START PROVIDED PASSAGE

US20030062095A1

US20030062095A1 - Automatic portion control system using strain gauge technology

Info

Publication number: US20030062095A1
Application number: US10/235,386
Authority: US
Inventors: Chris Berghoff; Gary Olson; Sean Theisen
Original assignee: Individual
Current assignee: Individual
Priority date: 1999-10-18
Filing date: 2002-09-05
Publication date: 2003-04-03
Also published as: US7013932B2; US20040256022A1

Abstract

An automatic portion control system, comprising: a dispensing mechanism adapted for dispensing a first substance into a container; a scale adapted for weighing said container; and control circuitry adapted for reading a container weight from said scale and controlling said dispensing mechanism accordingly. The invention further comprises a method for dispensing a product into a container, comprising the steps of: weighing a container; and dispensing the product into the container until reaching the estimated filled weight of the container.

Description

STATEMENT REGARDING FEDERALLY SPONSORED RESEARCH OR DEVELOPMENT

Not applicable. REFERENCE TO A MICROFICHE APPENDIX, IF ANY

Not applicable.

BACKGROUND OF THE INVENTION

1. Field of the Invention

The present invention relates, generally, to automatic portion control systems, including apparatus and methods. More particularly, the invention relates to apparatus and methods for providing automatic portion control using strain gauge technology.

2. Background Information

Automatic portion control problems include: (1) determining the volume of a substance that should be automatically dispensed into a container that already contains an undetermined volume of another substance, and (2) providing automatic portion control using dispensing equipment that has a varying flow rate.

END PROVIDED PASSAGE
START RAW DATA

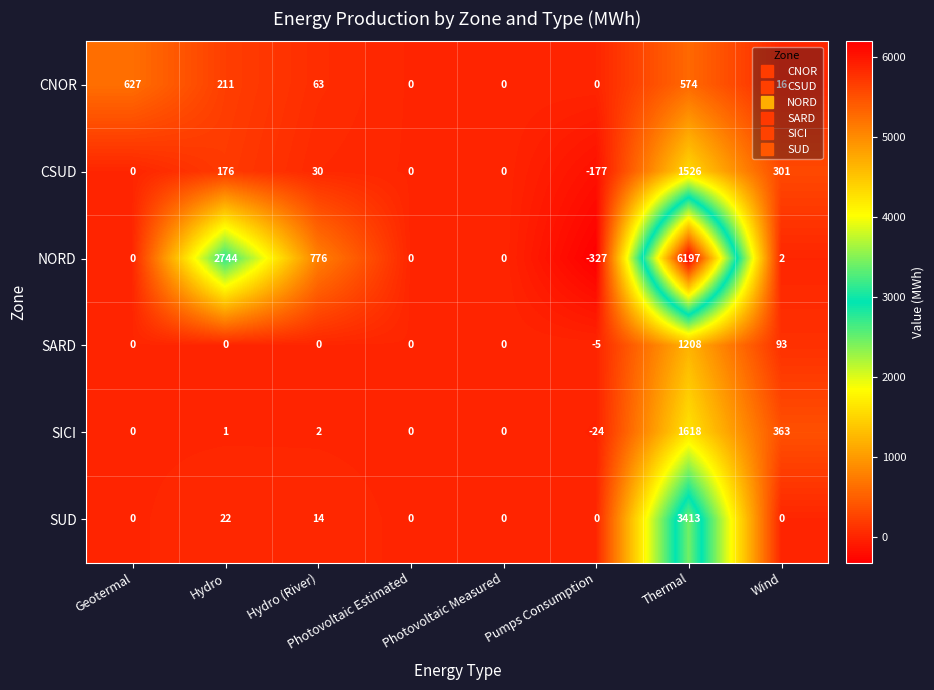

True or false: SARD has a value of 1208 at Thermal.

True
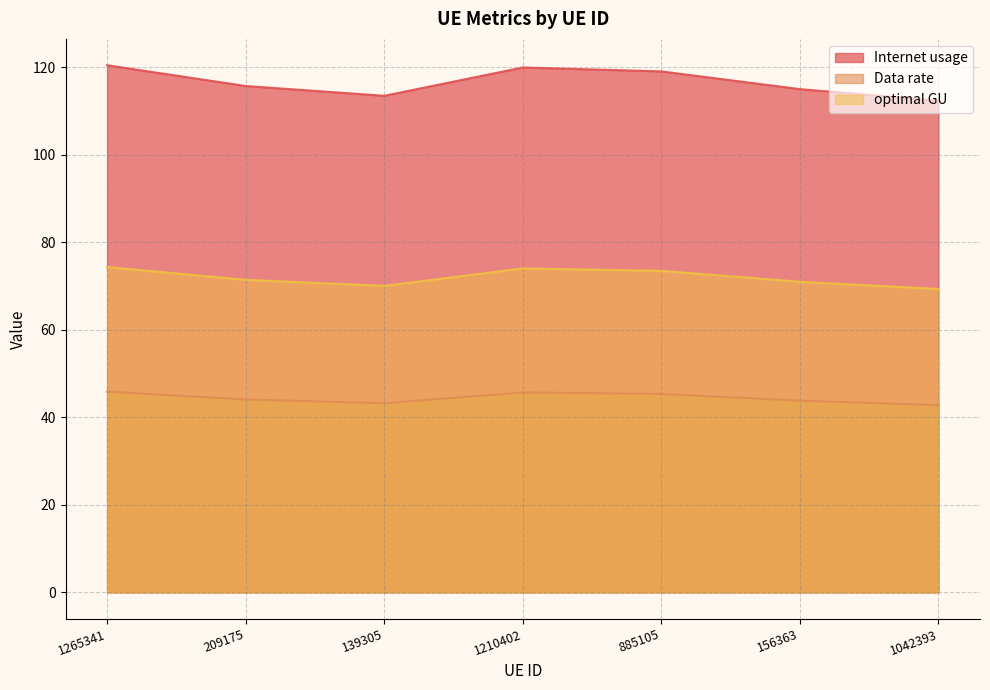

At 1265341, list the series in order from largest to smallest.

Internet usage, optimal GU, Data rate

END RAW DATA

TO-DO ITEM: Write the next part of the patent document on the strain-gauge portion control system, picking up after its final sentence.

EXERCISE ANSWER:
The state of the art includes various apparatus and methods for providing automatic portion control. Where, for example, beverages are automatically dispensed into containers or cups that have a varying amount of pre-dispensed ice, ice cream, cream, or other substance, or are dispensed at an inconsistent rate due to varying line pressures, the beverages are dispensed using timed portion control or overflow conductivity methods.

Ultrasonic technology has been used to automatically control portion, wherein the level of a substance is determined by transmitting a signal downward into a receptacle and then receiving the reflected signal off of the surface of the substance.

External conductive probes also have been used to automatically control portion. The probes are positioned to detect when a container has filled or overfilled. The dispenser is deactivated when the overfill from the container forms a conductive path.

Time-based portion control technology dispenses a substance into a container for a pre-programmed sequence of one or more fill times for a given container size. A sequence may be programmed, for example, by recording the time on, time off, time on, etc. during a manual fill cycle.

These known apparatus and methods are believed to have significant limitations and shortcomings. Specifically, they may be inaccurate, waste product, cause a mess, and/or pose a contamination hazard.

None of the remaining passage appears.